Tesla Model 3

Model 3 gibt es nicht mehr online Kehrtwende bei Tesla

Stand: 12.04.2019, 10:57 Uhr

Nichts ist bei Tesla so beständig wie der Wandel. Der E-Autobauer zieht sein Online-Angebot für die Basisversion seines Hoffnungsträgers Model 3 kurz nach der Einführung schon wieder zurück. Weitere Irritationen gibt es um die Batteriefabrik des Konzerns.

Wie das Unternehmen am Freitag bekannt gab, wird die für 35.000 Dollar angebotene Basisversion des Model 3 wieder aus dem Internetangebot genommen. Interessenten müssten nun wieder in den Laden kommen oder über das Telefon bestellen, hieß es weiter.

Tesla-Chef Elon Musk

Elon Musk. | Bildquelle: picture alliance / Ben Macmahon/AAP/dpa

Damit ist die Kehrtwende perfekt. Denn erst vor kurzem hatte der umtriebige Firmenchef Elon Musk erklärt, E-Autos von Tesla sollten grundsätzlich nur noch online bestellbar sein. Auch Geschäfte sollten geschlossen werden, was nun aber ebenfalls so nicht mehr gilt.

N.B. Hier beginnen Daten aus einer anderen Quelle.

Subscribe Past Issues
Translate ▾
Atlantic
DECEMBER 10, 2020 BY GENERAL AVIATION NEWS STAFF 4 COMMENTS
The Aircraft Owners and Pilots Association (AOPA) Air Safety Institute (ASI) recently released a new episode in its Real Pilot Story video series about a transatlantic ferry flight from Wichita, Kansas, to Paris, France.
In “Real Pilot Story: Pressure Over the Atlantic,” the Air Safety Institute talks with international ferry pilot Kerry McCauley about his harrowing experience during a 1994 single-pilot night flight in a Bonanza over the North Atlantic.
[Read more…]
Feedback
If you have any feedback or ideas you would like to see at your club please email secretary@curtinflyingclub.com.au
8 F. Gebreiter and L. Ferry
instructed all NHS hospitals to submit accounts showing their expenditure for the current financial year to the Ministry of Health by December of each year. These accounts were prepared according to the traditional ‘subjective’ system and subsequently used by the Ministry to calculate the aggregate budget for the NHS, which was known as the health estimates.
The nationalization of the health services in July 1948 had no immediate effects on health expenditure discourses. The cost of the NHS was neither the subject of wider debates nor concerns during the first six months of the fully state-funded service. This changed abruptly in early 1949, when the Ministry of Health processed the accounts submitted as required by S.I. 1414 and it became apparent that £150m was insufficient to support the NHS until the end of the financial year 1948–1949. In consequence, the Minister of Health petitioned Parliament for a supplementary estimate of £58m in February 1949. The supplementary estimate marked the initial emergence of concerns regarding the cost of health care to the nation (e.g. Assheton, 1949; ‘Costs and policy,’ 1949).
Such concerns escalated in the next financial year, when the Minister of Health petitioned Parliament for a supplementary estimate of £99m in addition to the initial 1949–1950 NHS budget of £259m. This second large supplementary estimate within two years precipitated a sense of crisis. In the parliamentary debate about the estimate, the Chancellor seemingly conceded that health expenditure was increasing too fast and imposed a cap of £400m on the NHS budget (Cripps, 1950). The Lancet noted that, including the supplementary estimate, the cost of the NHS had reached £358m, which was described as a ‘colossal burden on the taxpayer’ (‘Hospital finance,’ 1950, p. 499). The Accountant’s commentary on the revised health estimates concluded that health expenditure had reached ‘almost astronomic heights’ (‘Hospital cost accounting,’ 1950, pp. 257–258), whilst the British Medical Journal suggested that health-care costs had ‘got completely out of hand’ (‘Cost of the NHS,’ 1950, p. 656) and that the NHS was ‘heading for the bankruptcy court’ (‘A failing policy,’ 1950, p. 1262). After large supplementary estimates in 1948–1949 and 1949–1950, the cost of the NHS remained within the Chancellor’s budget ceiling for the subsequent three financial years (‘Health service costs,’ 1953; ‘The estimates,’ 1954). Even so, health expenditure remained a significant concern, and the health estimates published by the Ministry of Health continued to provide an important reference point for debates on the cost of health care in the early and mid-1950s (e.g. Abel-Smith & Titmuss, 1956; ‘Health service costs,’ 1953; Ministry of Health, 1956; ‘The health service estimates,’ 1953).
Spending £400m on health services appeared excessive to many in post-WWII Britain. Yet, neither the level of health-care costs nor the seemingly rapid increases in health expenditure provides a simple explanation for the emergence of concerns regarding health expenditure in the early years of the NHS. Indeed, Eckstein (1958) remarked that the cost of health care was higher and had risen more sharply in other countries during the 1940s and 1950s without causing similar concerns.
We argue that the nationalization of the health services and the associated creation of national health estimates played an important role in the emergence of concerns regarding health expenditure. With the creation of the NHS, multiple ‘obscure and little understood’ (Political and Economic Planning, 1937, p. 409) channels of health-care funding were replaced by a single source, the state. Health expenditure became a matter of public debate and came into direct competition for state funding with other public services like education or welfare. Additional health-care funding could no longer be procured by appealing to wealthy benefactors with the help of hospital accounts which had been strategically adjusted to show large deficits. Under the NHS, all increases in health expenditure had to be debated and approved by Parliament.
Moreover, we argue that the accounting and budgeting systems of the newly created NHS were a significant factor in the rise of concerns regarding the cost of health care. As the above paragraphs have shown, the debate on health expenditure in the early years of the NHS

Einstiegspreis erhöht sich

Auch vom ursprünglichen Verkaufspreis von 35.000 Dollar ist keine Rede mehr. Denn Tesla integriert nunmehr für das Standardmodell seinen Fahrdienstassistenten serienmäßig, was den Preis der günstigsten Version in den USA in der Version Standard Plus von bisher 37.500 auf 39.500 Dollar nach oben treibt. In Deutschland kostet die günstigste Model-3-Version übrigens 44.500 Euro.

Tesla begründet die Umstellung damit, kosteneffizienter zu werden und das Geschäft zu verschlanken. Deshalb werde auch die Standard-Version baugleich mit dem Standard-Plus-Modell sein - nur dass bei ihr die Reichweite per Software eingeschränkt sei. Käufer könnten deshalb nachträglich auch die Software-Sperre entfernen lassen.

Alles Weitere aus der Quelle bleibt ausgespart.